Inspired by the Parts Unknown episode where Anthony Bourdain shares a meal with former President Barack Obama in Hanoi, Vietnam, I decided to make my own version of Vietnamese Bun Cha.

Vietnamese Bun Cha is a grilled pork and rice noodle salad, and one of Hanoi’s most famous dishes.

Pork patties and slices of pork belly are grilled over hot coals and served with fish sauce, tangy vinegar, sugar and lime, which creates a kind of barbecue broth that is eaten with rice vermicelli and fresh herbs.

I did a quick search for a good Vietnamese Bun Cha recipe and found one from Saveur that the family and I used for reference. We didn’t mince the pork, but instead thinly sliced a 2-pound pork tenderloin, applied some of the sauce and some extra virgin olive oil to the pork slices, and grilled until crispy.

Vietnamese Bun Cha (serves four)

For the Pork:
2 tbsp. sugar
5 tbsp. water
2 lb. pork tenderloin, thinly sliced
1 large shallot, minced fine
3 tbsp. fish sauce
2 tbsp. extra virgin olive oil
1⁄4 tsp. freshly ground black pepper

In a small saucepan, combine the sugar with 3 tablespoons water and cook over high heat until a dark brown caramel forms, about 8 minutes. Remove from the heat and add 2 tablespoons cold water, swirling the pot.
In a large mixing bowl, combine the pork, shallot, fish sauce, caramel sauce, olive oil and pepper, and marinate in the refrigerator for 1 1⁄2 hours.

For the Sauce:
2 tbsp. fish sauce
2 tbsp. rice vinegar
1 tsp. brown sugar
1 1⁄2 cups water
1⁄2 tsp. minced or grated garlic
1 red thai chile, minced
2 tbsp. green papaya, cut into 1⁄4″-thick slices (optional)
1 lb. thin rice noodles
1⁄2 head red leaf lettuce, torn into small pieces
2 cups loosely packed selection of Asian herbs, such as cilantro, perilla, mint, sawtooth coriander, ngo herb, shiso, or Thai basil (I used cilantro, mint, coriander and Thai basil)

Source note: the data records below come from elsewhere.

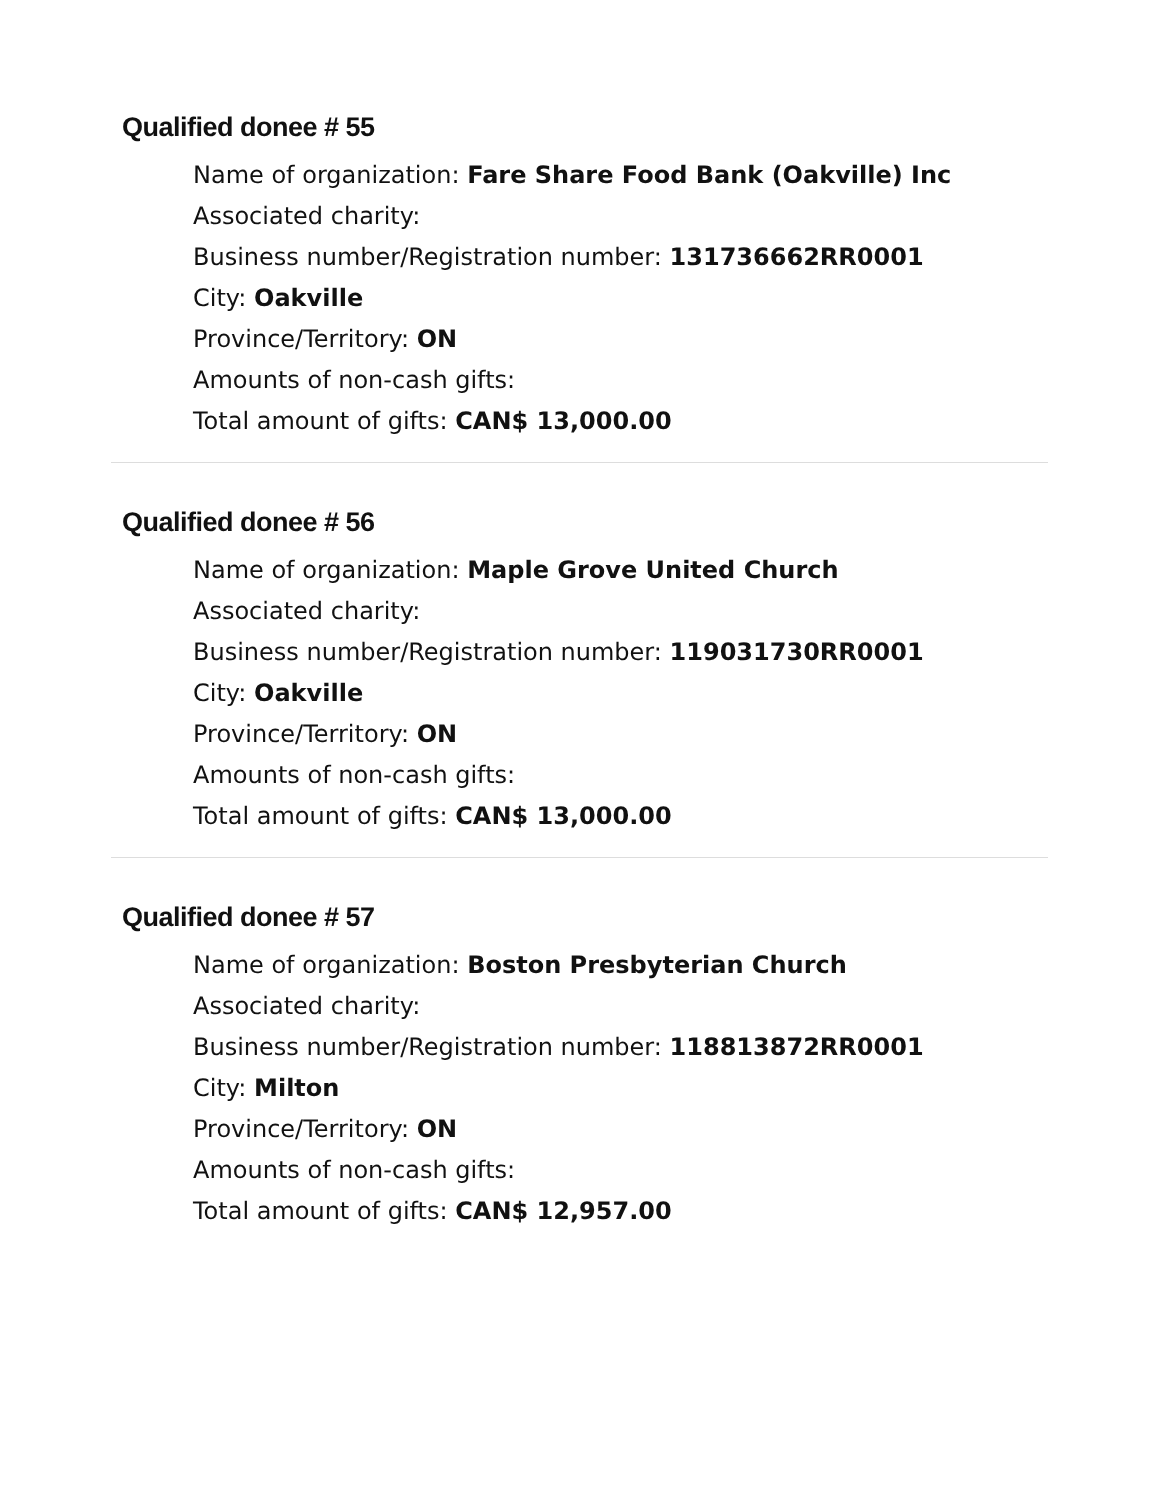Qualified donee # 55
Name of organization: Fare Share Food Bank (Oakville) Inc
Associated charity:
Business number/Registration number: 131736662RR0001
City: Oakville
Province/Territory: ON
Amounts of non-cash gifts:
Total amount of gifts: CAN$ 13,000.00
Qualified donee # 56
Name of organization: Maple Grove United Church
Associated charity:
Business number/Registration number: 119031730RR0001
City: Oakville
Province/Territory: ON
Amounts of non-cash gifts:
Total amount of gifts: CAN$ 13,000.00
Qualified donee # 57
Name of organization: Boston Presbyterian Church
Associated charity:
Business number/Registration number: 118813872RR0001
City: Milton
Province/Territory: ON
Amounts of non-cash gifts:
Total amount of gifts: CAN$ 12,957.00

Combine fish sauce, vinegar, brown sugar, water, garlic, chile and green papaya in a large mixing bowl. Set aside to marry the flavors.

1. Bring a pot of water to a boil and cook the noodles according to the directions on their package. Drain, then rinse under cold water to halt the cooking process.
2. Shape marinated pork into small patties, about 15 to 20 in all. Heat a charcoal grill or a broiler to high. Grill or broil the pork patties until fully cooked and slightly charred, about 4 minutes per side.
3. Spoon the sauce into four bowls, then place the grilled pork over the sauce. Place the herbs and lettuce in one large communal bowl and the noodles into another large communal bowl.
4. To eat, dip some of the noodles into the sauce and eat with the grilled pork and herbs.

This dish has a lil’ more carbs and sugar than I normally eat, so it fell into my 20 percent category for the week. It was absolutely worth it though, as it lived up to its reputation of being one of the most delicious Hanoi street foods. It was absolutely amazing and—as always—totally gluten free.